IMF raises UAE growth forecast on oil and spending expectations
The fund called on the UAE to carry out deeper and broader reforms to increase the role of the private sector
The International Monetary Fund raised its forecast for the UAE’s economic growth this year and next on expectations that oil production and government spending will increase.
The Gulf nation’s economy is projected to expand 2.9 per cent this year and 3.7 per cent in 2019, Natalia Tamirisa, the IMF’s UAE mission chief, said on Sunday.
“Given large fiscal buffers, ample spare capacity, and rising investment needs for Expo 2020, the Government has appropriately switched to providing stimulus to the economy,” said Ms Tamirisa.
The UAE announced new policies this year to spur ecgrowth and investment, including changes to the country’s sponsorship system and new regulations that permit companies to operate without a physical office.
The measures follow a threeyear Dh50bn stimulus package for Abu Dhabi announced in June. Known as Ghadan 2021 (Tomorrow 2021), it has 50 initiatives to stimulate investment and job creation. It aims to slash red tape and boost investor confidence in the emirate’s economy.

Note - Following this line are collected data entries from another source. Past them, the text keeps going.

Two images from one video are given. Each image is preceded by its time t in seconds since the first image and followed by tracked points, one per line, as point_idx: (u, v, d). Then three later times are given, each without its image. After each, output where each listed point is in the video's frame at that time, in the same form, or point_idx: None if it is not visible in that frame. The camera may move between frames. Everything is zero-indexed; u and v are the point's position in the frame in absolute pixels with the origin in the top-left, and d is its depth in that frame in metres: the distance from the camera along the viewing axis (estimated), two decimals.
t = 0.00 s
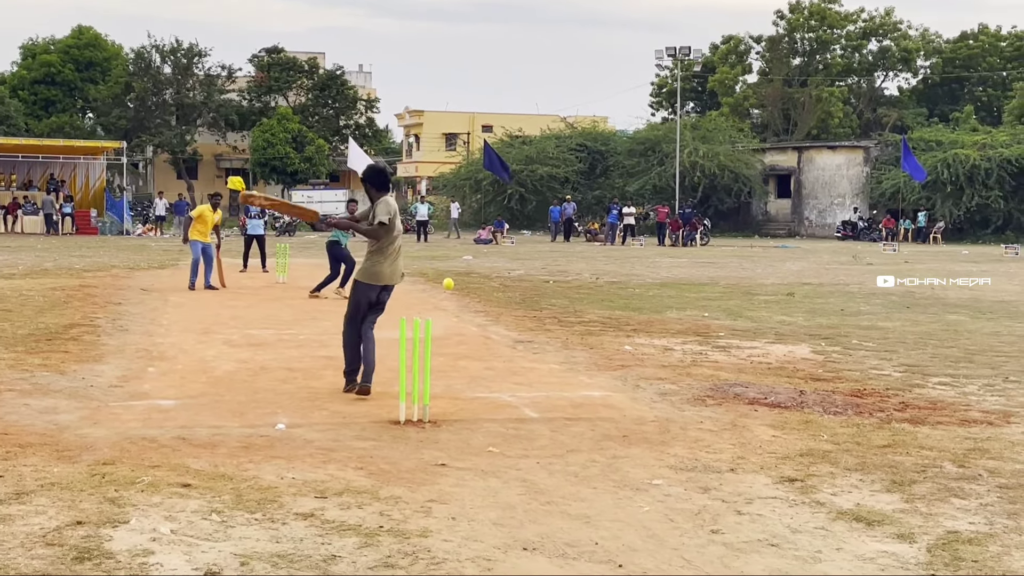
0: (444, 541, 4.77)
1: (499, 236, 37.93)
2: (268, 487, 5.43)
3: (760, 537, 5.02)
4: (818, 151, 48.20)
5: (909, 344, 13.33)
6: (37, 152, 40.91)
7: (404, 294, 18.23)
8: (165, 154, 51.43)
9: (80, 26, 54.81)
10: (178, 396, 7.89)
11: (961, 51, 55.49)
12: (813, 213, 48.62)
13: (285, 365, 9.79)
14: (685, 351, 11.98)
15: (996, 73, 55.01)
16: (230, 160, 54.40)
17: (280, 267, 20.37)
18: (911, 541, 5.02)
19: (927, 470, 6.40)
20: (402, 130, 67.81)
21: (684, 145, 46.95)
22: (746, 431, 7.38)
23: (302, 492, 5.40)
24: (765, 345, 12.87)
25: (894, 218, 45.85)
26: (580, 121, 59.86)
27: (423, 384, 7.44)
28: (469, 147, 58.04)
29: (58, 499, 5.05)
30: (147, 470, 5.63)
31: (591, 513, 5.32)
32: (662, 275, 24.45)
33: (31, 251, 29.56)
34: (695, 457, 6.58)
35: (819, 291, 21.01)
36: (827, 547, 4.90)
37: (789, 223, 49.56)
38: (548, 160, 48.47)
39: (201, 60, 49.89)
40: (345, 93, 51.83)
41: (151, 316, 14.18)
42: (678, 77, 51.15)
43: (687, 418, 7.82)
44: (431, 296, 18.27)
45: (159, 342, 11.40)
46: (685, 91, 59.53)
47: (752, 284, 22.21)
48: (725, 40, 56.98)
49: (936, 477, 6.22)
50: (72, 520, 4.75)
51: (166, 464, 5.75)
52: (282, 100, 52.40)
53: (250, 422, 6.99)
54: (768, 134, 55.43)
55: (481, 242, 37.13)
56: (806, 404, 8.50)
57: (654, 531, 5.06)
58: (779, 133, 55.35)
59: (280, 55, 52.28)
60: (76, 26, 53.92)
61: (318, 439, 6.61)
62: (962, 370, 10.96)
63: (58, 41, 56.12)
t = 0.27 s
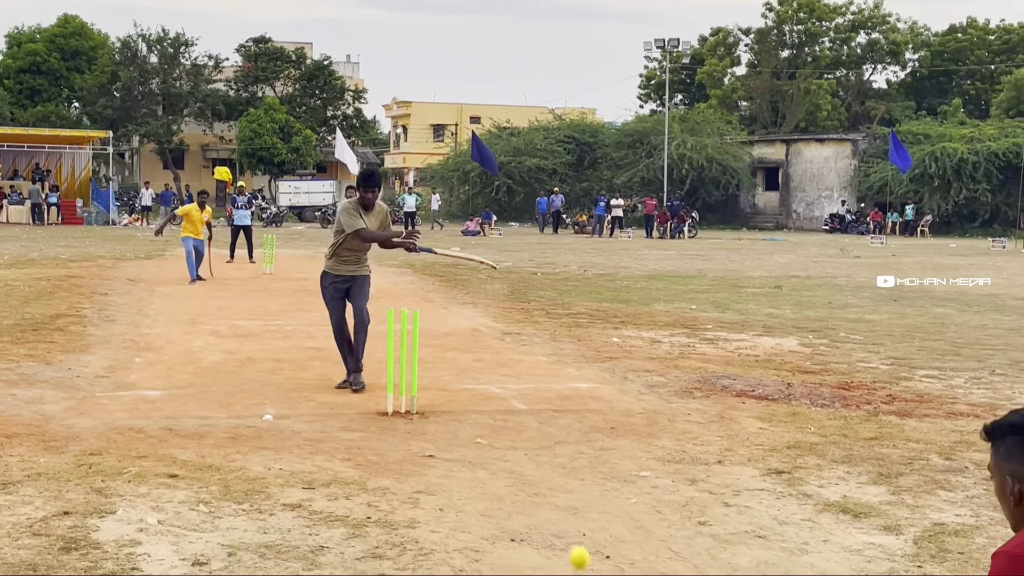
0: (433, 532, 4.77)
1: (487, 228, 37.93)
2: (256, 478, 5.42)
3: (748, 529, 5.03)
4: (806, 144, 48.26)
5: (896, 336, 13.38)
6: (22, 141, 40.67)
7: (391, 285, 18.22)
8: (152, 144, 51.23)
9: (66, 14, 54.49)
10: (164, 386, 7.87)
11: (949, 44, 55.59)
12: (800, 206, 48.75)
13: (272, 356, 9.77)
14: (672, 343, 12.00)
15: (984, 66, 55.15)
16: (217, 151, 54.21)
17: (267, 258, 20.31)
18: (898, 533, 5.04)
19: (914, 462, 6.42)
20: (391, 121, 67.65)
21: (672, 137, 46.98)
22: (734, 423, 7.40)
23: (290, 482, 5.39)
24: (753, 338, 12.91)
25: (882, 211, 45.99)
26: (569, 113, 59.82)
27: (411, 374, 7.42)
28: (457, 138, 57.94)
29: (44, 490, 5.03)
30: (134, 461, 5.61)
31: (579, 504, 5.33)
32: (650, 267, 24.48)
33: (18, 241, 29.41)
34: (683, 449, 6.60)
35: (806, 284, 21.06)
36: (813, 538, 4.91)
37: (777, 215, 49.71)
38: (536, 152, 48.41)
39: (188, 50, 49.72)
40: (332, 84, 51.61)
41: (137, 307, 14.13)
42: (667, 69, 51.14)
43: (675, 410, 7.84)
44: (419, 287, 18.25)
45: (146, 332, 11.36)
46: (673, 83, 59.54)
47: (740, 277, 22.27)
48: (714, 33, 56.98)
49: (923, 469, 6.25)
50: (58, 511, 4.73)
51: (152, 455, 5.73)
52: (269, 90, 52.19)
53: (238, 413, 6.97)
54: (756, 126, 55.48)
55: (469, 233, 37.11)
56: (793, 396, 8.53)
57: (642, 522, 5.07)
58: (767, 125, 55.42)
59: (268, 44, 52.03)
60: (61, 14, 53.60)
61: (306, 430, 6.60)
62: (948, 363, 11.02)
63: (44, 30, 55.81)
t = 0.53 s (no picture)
0: (428, 518, 4.79)
1: (481, 221, 37.90)
2: (251, 466, 5.43)
3: (741, 517, 5.06)
4: (800, 138, 48.31)
5: (889, 329, 13.44)
6: (16, 131, 40.56)
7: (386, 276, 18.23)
8: (146, 135, 51.08)
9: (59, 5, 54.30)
10: (159, 375, 7.88)
11: (943, 38, 55.67)
12: (794, 200, 48.84)
13: (267, 345, 9.78)
14: (666, 335, 12.03)
15: (977, 61, 55.23)
16: (211, 142, 54.11)
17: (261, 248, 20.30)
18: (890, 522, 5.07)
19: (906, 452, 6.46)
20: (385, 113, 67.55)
21: (667, 130, 47.02)
22: (727, 413, 7.42)
23: (285, 470, 5.40)
24: (746, 329, 12.94)
25: (875, 205, 46.07)
26: (563, 106, 59.75)
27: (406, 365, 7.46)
28: (451, 130, 57.91)
29: (39, 476, 5.04)
30: (129, 448, 5.62)
31: (573, 492, 5.36)
32: (644, 259, 24.51)
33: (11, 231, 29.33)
34: (677, 438, 6.62)
35: (799, 277, 21.09)
36: (806, 527, 4.94)
37: (770, 209, 49.81)
38: (531, 145, 48.39)
39: (182, 41, 49.58)
40: (327, 76, 51.46)
41: (132, 297, 14.11)
42: (662, 62, 51.10)
43: (668, 400, 7.86)
44: (413, 278, 18.26)
45: (140, 321, 11.35)
46: (668, 76, 59.57)
47: (734, 270, 22.31)
48: (709, 26, 56.98)
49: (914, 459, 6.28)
50: (54, 497, 4.74)
51: (148, 442, 5.74)
52: (264, 81, 52.06)
53: (232, 401, 6.98)
54: (751, 120, 55.51)
55: (463, 225, 37.10)
56: (787, 387, 8.57)
57: (636, 510, 5.09)
58: (761, 119, 55.47)
59: (262, 36, 51.85)
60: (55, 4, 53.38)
61: (301, 419, 6.61)
62: (941, 355, 11.06)
63: (38, 20, 55.57)
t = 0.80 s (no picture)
0: (431, 508, 4.77)
1: (478, 210, 37.83)
2: (251, 454, 5.41)
3: (744, 507, 5.05)
4: (797, 128, 48.30)
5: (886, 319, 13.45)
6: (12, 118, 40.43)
7: (384, 264, 18.21)
8: (142, 122, 50.96)
9: None
10: (158, 363, 7.85)
11: (940, 29, 55.65)
12: (791, 189, 48.86)
13: (266, 333, 9.75)
14: (665, 324, 12.02)
15: (974, 52, 55.22)
16: (207, 130, 53.99)
17: (258, 237, 20.26)
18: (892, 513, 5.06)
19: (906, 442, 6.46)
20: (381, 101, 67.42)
21: (664, 120, 47.00)
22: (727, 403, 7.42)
23: (286, 458, 5.39)
24: (745, 319, 12.95)
25: (872, 195, 46.10)
26: (560, 95, 59.70)
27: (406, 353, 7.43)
28: (448, 119, 57.82)
29: (40, 464, 5.02)
30: (129, 435, 5.60)
31: (576, 482, 5.35)
32: (641, 249, 24.51)
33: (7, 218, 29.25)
34: (678, 428, 6.61)
35: (796, 267, 21.10)
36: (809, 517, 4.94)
37: (767, 199, 49.86)
38: (528, 134, 48.32)
39: (179, 28, 49.46)
40: (324, 64, 51.31)
41: (129, 285, 14.07)
42: (659, 52, 51.05)
43: (668, 390, 7.85)
44: (411, 267, 18.24)
45: (138, 309, 11.32)
46: (665, 66, 59.49)
47: (731, 259, 22.32)
48: (706, 16, 56.88)
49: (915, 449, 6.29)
50: (55, 485, 4.72)
51: (148, 430, 5.72)
52: (260, 69, 51.93)
53: (232, 389, 6.97)
54: (748, 110, 55.49)
55: (460, 214, 37.05)
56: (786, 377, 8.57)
57: (637, 500, 5.08)
58: (758, 109, 55.48)
59: (259, 24, 51.71)
60: None
61: (302, 408, 6.59)
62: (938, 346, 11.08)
63: (33, 7, 55.36)
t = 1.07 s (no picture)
0: (437, 502, 4.78)
1: (479, 204, 37.80)
2: (258, 448, 5.42)
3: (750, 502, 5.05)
4: (798, 124, 48.26)
5: (889, 315, 13.46)
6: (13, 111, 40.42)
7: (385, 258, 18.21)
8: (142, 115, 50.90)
9: None
10: (163, 357, 7.85)
11: (942, 25, 55.57)
12: (792, 185, 48.86)
13: (269, 328, 9.75)
14: (668, 320, 12.02)
15: (975, 47, 55.18)
16: (208, 124, 53.96)
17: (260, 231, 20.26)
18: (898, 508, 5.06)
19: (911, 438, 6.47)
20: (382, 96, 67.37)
21: (665, 115, 46.99)
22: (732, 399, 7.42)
23: (293, 452, 5.40)
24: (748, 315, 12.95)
25: (873, 191, 46.06)
26: (561, 90, 59.63)
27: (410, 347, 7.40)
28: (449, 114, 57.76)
29: (47, 457, 5.03)
30: (136, 429, 5.61)
31: (581, 477, 5.35)
32: (643, 244, 24.51)
33: (9, 211, 29.23)
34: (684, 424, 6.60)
35: (798, 262, 21.10)
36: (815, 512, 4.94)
37: (768, 195, 49.85)
38: (529, 129, 48.28)
39: (179, 21, 49.41)
40: (324, 58, 51.24)
41: (132, 278, 14.07)
42: (660, 46, 50.99)
43: (673, 385, 7.84)
44: (413, 262, 18.24)
45: (141, 303, 11.32)
46: (666, 61, 59.42)
47: (733, 255, 22.31)
48: (707, 11, 56.80)
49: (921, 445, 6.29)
50: (62, 478, 4.73)
51: (155, 424, 5.73)
52: (261, 63, 51.89)
53: (238, 383, 6.97)
54: (749, 105, 55.44)
55: (461, 209, 37.02)
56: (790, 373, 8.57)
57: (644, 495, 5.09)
58: (759, 104, 55.45)
59: (260, 17, 51.59)
60: None
61: (307, 402, 6.60)
62: (942, 342, 11.09)
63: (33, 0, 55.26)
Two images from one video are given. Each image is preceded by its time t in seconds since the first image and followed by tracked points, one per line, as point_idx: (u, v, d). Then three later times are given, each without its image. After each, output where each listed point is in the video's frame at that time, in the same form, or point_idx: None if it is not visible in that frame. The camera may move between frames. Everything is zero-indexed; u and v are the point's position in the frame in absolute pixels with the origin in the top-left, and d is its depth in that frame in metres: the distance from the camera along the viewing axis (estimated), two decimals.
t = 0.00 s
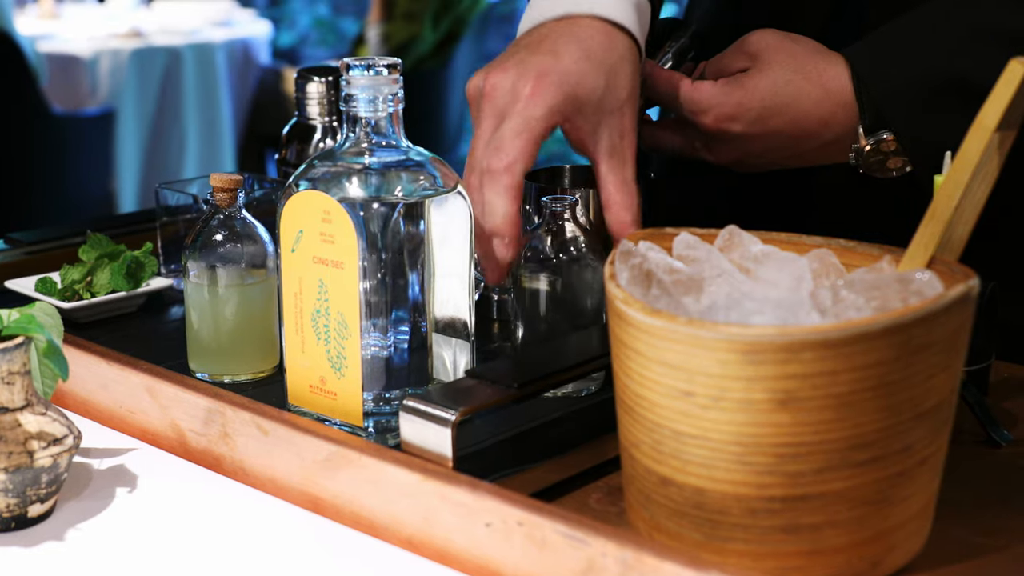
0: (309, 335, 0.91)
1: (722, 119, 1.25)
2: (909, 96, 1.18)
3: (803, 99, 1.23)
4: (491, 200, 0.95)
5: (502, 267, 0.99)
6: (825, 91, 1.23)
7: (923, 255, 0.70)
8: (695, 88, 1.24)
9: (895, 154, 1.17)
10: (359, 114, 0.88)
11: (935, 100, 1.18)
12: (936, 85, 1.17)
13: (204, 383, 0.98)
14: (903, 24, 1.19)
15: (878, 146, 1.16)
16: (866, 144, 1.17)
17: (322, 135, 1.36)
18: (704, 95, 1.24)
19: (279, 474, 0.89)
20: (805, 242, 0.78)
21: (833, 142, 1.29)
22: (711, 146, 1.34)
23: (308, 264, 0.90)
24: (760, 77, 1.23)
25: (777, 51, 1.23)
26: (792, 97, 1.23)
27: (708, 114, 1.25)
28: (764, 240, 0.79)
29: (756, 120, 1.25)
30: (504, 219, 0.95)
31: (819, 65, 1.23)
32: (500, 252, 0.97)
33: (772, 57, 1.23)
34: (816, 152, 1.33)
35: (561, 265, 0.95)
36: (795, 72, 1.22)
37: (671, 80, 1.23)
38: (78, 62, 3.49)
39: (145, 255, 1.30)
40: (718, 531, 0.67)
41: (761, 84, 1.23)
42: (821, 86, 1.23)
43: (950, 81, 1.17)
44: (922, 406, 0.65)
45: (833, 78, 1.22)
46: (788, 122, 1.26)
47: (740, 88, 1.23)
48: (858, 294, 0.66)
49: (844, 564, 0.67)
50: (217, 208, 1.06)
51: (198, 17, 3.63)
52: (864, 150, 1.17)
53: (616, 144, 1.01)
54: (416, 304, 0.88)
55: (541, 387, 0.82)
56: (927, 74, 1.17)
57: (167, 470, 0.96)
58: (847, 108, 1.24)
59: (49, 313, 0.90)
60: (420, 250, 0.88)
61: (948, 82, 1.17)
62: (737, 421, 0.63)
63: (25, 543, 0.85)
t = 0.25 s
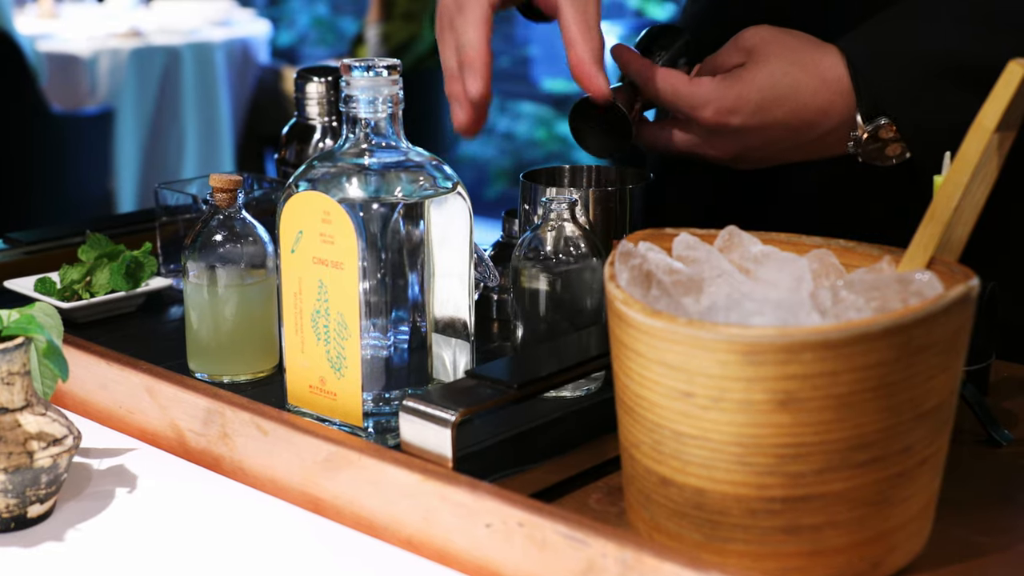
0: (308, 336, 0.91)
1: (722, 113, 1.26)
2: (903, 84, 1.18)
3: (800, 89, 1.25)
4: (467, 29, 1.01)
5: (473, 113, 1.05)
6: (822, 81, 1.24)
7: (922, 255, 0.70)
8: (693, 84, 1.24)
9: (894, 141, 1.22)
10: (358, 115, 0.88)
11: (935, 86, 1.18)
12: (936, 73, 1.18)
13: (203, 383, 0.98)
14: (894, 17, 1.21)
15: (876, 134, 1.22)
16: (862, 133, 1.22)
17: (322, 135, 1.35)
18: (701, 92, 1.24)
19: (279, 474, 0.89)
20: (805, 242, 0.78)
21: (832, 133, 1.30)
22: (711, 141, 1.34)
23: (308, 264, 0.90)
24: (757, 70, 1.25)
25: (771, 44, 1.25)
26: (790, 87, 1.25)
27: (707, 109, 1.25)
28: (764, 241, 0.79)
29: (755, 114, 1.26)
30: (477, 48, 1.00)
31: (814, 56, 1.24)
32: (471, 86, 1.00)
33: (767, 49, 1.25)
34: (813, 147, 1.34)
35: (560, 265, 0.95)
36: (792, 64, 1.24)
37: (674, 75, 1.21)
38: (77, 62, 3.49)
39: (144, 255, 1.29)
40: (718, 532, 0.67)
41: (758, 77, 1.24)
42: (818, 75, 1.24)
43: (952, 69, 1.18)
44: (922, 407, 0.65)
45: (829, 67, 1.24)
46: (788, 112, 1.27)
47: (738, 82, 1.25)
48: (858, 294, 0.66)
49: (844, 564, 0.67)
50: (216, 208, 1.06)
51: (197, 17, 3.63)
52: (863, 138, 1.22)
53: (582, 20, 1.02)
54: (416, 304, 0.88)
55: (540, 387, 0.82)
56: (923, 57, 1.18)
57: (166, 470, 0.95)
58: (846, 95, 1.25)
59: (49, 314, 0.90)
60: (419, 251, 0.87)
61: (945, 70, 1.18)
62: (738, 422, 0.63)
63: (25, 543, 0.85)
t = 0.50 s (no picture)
0: (308, 336, 0.91)
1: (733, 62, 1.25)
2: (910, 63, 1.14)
3: (811, 33, 1.32)
4: None
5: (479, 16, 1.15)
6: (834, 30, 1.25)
7: (923, 256, 0.70)
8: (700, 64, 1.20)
9: (902, 91, 1.17)
10: (359, 116, 0.88)
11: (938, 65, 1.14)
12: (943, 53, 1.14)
13: (203, 383, 0.97)
14: None
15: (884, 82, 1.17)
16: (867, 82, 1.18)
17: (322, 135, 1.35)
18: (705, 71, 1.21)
19: (278, 475, 0.89)
20: (805, 242, 0.78)
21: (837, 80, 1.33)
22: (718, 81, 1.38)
23: (307, 265, 0.90)
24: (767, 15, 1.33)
25: None
26: (800, 32, 1.33)
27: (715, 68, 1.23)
28: (764, 241, 0.79)
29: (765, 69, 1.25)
30: None
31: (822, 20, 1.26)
32: None
33: None
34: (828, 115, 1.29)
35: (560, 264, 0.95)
36: (803, 10, 1.32)
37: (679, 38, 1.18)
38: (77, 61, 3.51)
39: (144, 255, 1.29)
40: (718, 533, 0.67)
41: (768, 21, 1.32)
42: (830, 21, 1.31)
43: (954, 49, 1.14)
44: (923, 408, 0.65)
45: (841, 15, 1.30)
46: (797, 57, 1.34)
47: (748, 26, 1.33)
48: (858, 295, 0.66)
49: (844, 565, 0.67)
50: (216, 209, 1.06)
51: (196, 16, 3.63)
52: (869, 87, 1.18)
53: None
54: (416, 304, 0.88)
55: (540, 388, 0.82)
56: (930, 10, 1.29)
57: (166, 470, 0.95)
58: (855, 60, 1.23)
59: (49, 314, 0.90)
60: (419, 251, 0.87)
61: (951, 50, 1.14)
62: (738, 422, 0.63)
63: (24, 543, 0.85)
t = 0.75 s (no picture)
0: (308, 337, 0.91)
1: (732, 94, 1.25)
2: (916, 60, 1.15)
3: (809, 66, 1.24)
4: (509, 9, 1.17)
5: (527, 82, 1.17)
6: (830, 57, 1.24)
7: (922, 257, 0.70)
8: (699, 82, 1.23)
9: (902, 116, 1.24)
10: (358, 116, 0.88)
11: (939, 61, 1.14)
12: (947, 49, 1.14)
13: (202, 384, 0.97)
14: None
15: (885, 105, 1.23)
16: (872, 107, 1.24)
17: (321, 135, 1.35)
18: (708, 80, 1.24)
19: (278, 475, 0.89)
20: (805, 242, 0.78)
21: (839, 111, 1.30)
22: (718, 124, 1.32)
23: (307, 265, 0.90)
24: (764, 51, 1.24)
25: (773, 26, 1.24)
26: (799, 65, 1.24)
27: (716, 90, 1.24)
28: (764, 241, 0.79)
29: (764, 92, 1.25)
30: (516, 15, 1.16)
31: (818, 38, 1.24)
32: (526, 53, 1.16)
33: (769, 32, 1.25)
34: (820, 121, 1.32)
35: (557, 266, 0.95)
36: (799, 43, 1.23)
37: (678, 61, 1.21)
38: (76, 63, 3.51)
39: (144, 256, 1.29)
40: (718, 533, 0.67)
41: (765, 57, 1.23)
42: (825, 51, 1.24)
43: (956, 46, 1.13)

“Front-loading stimulus measures and focusing them on productive spending, consistent with the Vision 2021 goals of diversifying the economy and raising productivity, would augment their impact on growth,” Ms Tamirisa said.
The comments followed an IMF staff mission to the UAE from September 16 to 30. In April, the IMF predicted that the Arab world’s second-biggest economy would grow 2 per cent this year and 3 per cent in 2019.
A rebound in oil prices to a four-year high has given the Government more revenues, prompting a stimulus package to bolster growth. Ahead of US sanctions against Iran, Opec’s third-largest producer, Brent crude oil prices rose to $83.27 per barrel yesterday.
On Sunday, the UAE Cabinet approved its largest federal budget yet, up by 17.3 per cent on last year. In mid-2018, global oil producers agreed to increase output, allowing the UAE to raise its production.
The UAE’s fiscal deficit is projected to turn into a surplus next year after remaining stable at 1.6 per cent of GDP this year, the IMF said. Its inflation rate is likely to reach 3.5 per cent because of the introduction of a 5 per cent VAT in January but is expected to ease thereafter, the Washington lender said.
In the medium term, with crude prices projected to soften, the IMF urged UAE authorities to return to gradual fiscal consolidation to help sustain petrol revenues.
“A return to the path of gradual fiscal consolidation would help save an adequate portion of the exhaustible oil income for future generations,” Ms Tamirisa said.
The country’s plans to liberalise foreign investment, introduce long-term visas for professionals and ease licensing requirements and business fees – once introduced – will be a “welcome step” in fostering the private sector, the IMF said. The fund called on the UAE to carry out deeper and broader reforms to increase the role of the private sector to boost economic growth and job creation.
Among the main reform priorities the fund suggested privatising non-strategic government-related enterprises and improving financing to small and medium enterprises.